Kroes worked on compliance issues but did not supervise the EU’s antitrust investigation into Microsoft, which resulted in the world’s largest software company being hit with a fine of 497 million euros ($631 million) in 2004. Her office was also responsible for an investigation into Intel that resulted in a $1.45 billion fine in August 2009. That decision is under appeal.
Observers close to the situation contacted by eWEEK believe that the EC’s steadfast position against the acquisition will not change with a new official in place.
“Does it make any difference whether she [Kroes] is there [in the antitrust office, at the time of the decision]? No,” Robert McLeod, founder and editor-in-chief of Mlex, a market intelligence consultancy that advises various stakeholders on international regulatory matters, told eWEEK.
“In each of the last three changes [of commissioners], including this one, they’ve had a controversial decision [to make] that has gone over to the next commissioner; they take the file from the previous commissioner, and they just stamp it. [A change] wouldn’t happen, it couldn’t happen; there’s no precedent for this,” McLeod said.
There has never been a veto of a competition commissioner’s decision in the 40 years, because the post has its own mandate under the treaties that make up the EC, McLeod said.
“This case is in a very advanced stage and will be even more so at the end of January,” open-source activist and former MySQL investor and business adviser Florian Mueller told eWEEK.

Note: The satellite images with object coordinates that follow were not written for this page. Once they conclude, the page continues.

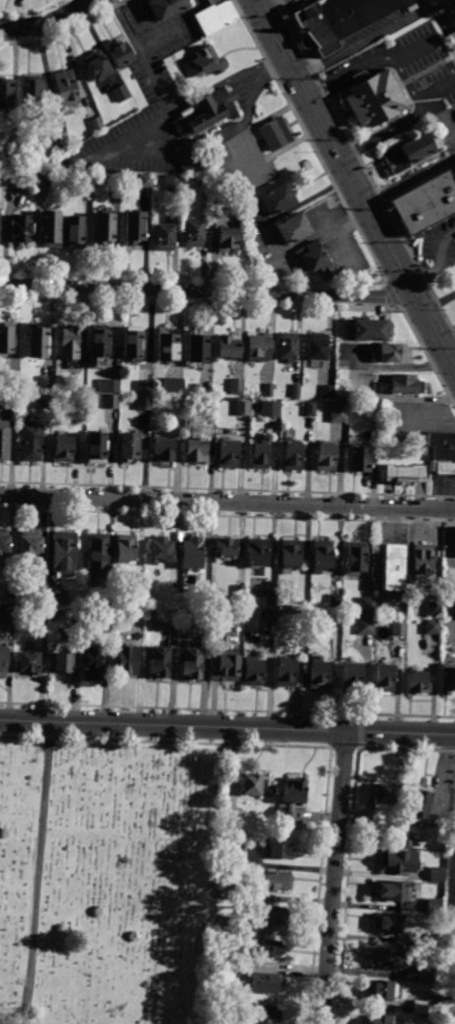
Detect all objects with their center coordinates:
road: (264, 4)
road: (450, 7)
building: (166, 8)
building: (215, 16)
building: (336, 19)
road: (48, 22)
road: (367, 39)
road: (411, 42)
building: (120, 53)
road: (443, 54)
road: (141, 55)
building: (208, 62)
building: (97, 65)
road: (224, 80)
building: (66, 88)
road: (435, 89)
building: (33, 91)
road: (316, 91)
road: (411, 93)
building: (5, 94)
building: (121, 94)
building: (373, 101)
flagpole: (339, 103)
building: (206, 112)
building: (96, 125)
road: (130, 133)
building: (275, 134)
building: (59, 143)
building: (407, 154)
building: (219, 155)
building: (11, 160)
building: (190, 161)
building: (307, 165)
building: (43, 178)
building: (116, 178)
building: (14, 179)
building: (86, 179)
building: (144, 180)
road: (409, 180)
building: (175, 182)
building: (206, 183)
road: (353, 185)
building: (277, 201)
building: (426, 201)
building: (219, 205)
building: (134, 228)
building: (21, 229)
building: (293, 229)
road: (335, 229)
building: (50, 230)
building: (103, 230)
building: (74, 232)
building: (193, 235)
building: (163, 239)
building: (227, 241)
building: (315, 259)
road: (436, 262)
traffic signals: (411, 290)
road: (205, 292)
building: (369, 330)
road: (445, 330)
building: (6, 335)
building: (99, 340)
building: (36, 341)
building: (132, 341)
building: (70, 342)
building: (166, 344)
building: (197, 345)
building: (228, 345)
building: (257, 345)
building: (287, 345)
building: (317, 348)
building: (386, 353)
building: (13, 382)
building: (47, 382)
building: (405, 383)
building: (173, 385)
building: (108, 386)
building: (236, 386)
building: (144, 387)
building: (195, 387)
building: (268, 390)
building: (296, 390)
building: (327, 391)
building: (342, 394)
building: (10, 400)
building: (45, 401)
building: (111, 401)
building: (144, 403)
building: (242, 407)
building: (270, 408)
building: (311, 408)
building: (375, 409)
building: (338, 411)
building: (31, 442)
building: (4, 443)
building: (443, 444)
building: (95, 447)
building: (130, 447)
building: (63, 449)
building: (162, 449)
building: (196, 450)
building: (227, 453)
building: (293, 454)
building: (259, 455)
building: (326, 457)
building: (359, 458)
building: (446, 467)
building: (405, 474)
road: (227, 503)
building: (4, 540)
building: (29, 543)
building: (125, 547)
building: (226, 548)
building: (161, 550)
building: (97, 551)
building: (64, 552)
building: (257, 552)
building: (192, 553)
building: (290, 555)
building: (322, 555)
building: (356, 558)
building: (422, 560)
building: (393, 567)
building: (139, 588)
building: (175, 589)
building: (9, 591)
building: (39, 592)
building: (240, 592)
building: (57, 598)
building: (271, 598)
building: (336, 601)
building: (367, 605)
building: (434, 609)
building: (249, 612)
building: (7, 613)
building: (39, 614)
building: (305, 614)
building: (269, 615)
building: (57, 616)
building: (101, 616)
building: (137, 617)
building: (365, 626)
building: (432, 627)
building: (400, 628)
building: (3, 658)
building: (126, 660)
building: (27, 661)
building: (159, 661)
building: (91, 662)
building: (59, 663)
building: (192, 664)
building: (226, 669)
building: (253, 673)
building: (288, 673)
building: (320, 676)
building: (352, 676)
building: (385, 678)
building: (448, 680)
building: (418, 683)
road: (227, 726)
building: (252, 784)
building: (383, 792)
building: (291, 796)
building: (421, 805)
building: (408, 839)
building: (280, 850)
building: (229, 860)
building: (398, 862)
park: (109, 871)
road: (38, 873)
building: (438, 873)
road: (453, 873)
road: (334, 877)
building: (277, 881)
road: (453, 885)
building: (392, 889)
building: (227, 893)
road: (450, 904)
building: (435, 906)
building: (270, 916)
parking lot: (453, 916)
building: (387, 922)
building: (224, 923)
building: (423, 941)
building: (271, 949)
building: (220, 952)
building: (387, 956)
building: (446, 964)
building: (226, 972)
building: (428, 973)
building: (266, 983)
building: (381, 989)
building: (444, 1003)
building: (423, 1006)
building: (265, 1015)
building: (217, 1019)
building: (380, 1019)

“The new competition commissioner is very reputable, and Mrs. Kroes is still going to be around,” Mueller said. “It’s the most usual thing for commissioners to be assigned to new areas of responsibility for their second term. Getting a second term at all is a major accomplishment. The president of the commission stays and is the strongest in a long time. All in all, [there is] a great deal of continuity.”
Editor’s note: This story has been updated and corrected to include new information about the powers of the Competition Commissioner, Kroes’ involvement with the Microsoft case, and that Oracle has the opportunity — but not a contracted date — on Dec. 10 with the EC.